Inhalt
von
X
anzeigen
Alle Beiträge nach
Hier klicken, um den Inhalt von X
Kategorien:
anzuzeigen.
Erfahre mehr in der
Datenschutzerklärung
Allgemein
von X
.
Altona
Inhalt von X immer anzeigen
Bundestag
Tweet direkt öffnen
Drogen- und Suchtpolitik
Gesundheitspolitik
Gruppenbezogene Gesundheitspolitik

--

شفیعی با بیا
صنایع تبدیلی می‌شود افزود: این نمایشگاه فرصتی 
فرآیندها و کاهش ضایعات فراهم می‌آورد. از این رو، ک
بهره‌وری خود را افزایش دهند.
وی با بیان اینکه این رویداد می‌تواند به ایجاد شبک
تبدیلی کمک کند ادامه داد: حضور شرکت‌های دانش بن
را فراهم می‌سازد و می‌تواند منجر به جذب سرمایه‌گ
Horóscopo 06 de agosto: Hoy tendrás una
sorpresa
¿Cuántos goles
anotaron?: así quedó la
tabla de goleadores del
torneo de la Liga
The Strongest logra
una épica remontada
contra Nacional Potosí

---

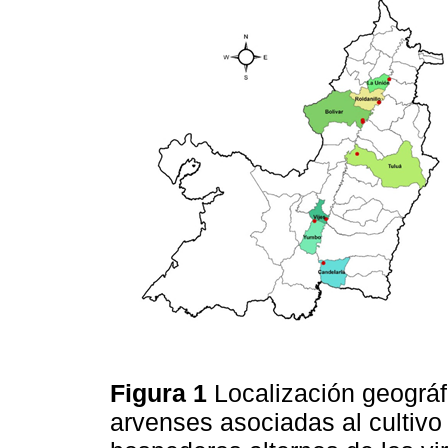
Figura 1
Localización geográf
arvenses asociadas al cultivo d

> _TASK REQUIREMENTS_
Above are records; repeat only the lines starting at the line with "Alle Beiträge nach" and ending at the line with "Gruppenbezogene Gesundheitspolitik", exactly as they appear, both included.

> _TASK SOLUTION_
Alle Beiträge nach
Hier klicken, um den Inhalt von X
Kategorien:
anzuzeigen.
Erfahre mehr in der
Datenschutzerklärung
Allgemein
von X
.
Altona
Inhalt von X immer anzeigen
Bundestag
Tweet direkt öffnen
Drogen- und Suchtpolitik
Gesundheitspolitik
Gruppenbezogene Gesundheitspolitik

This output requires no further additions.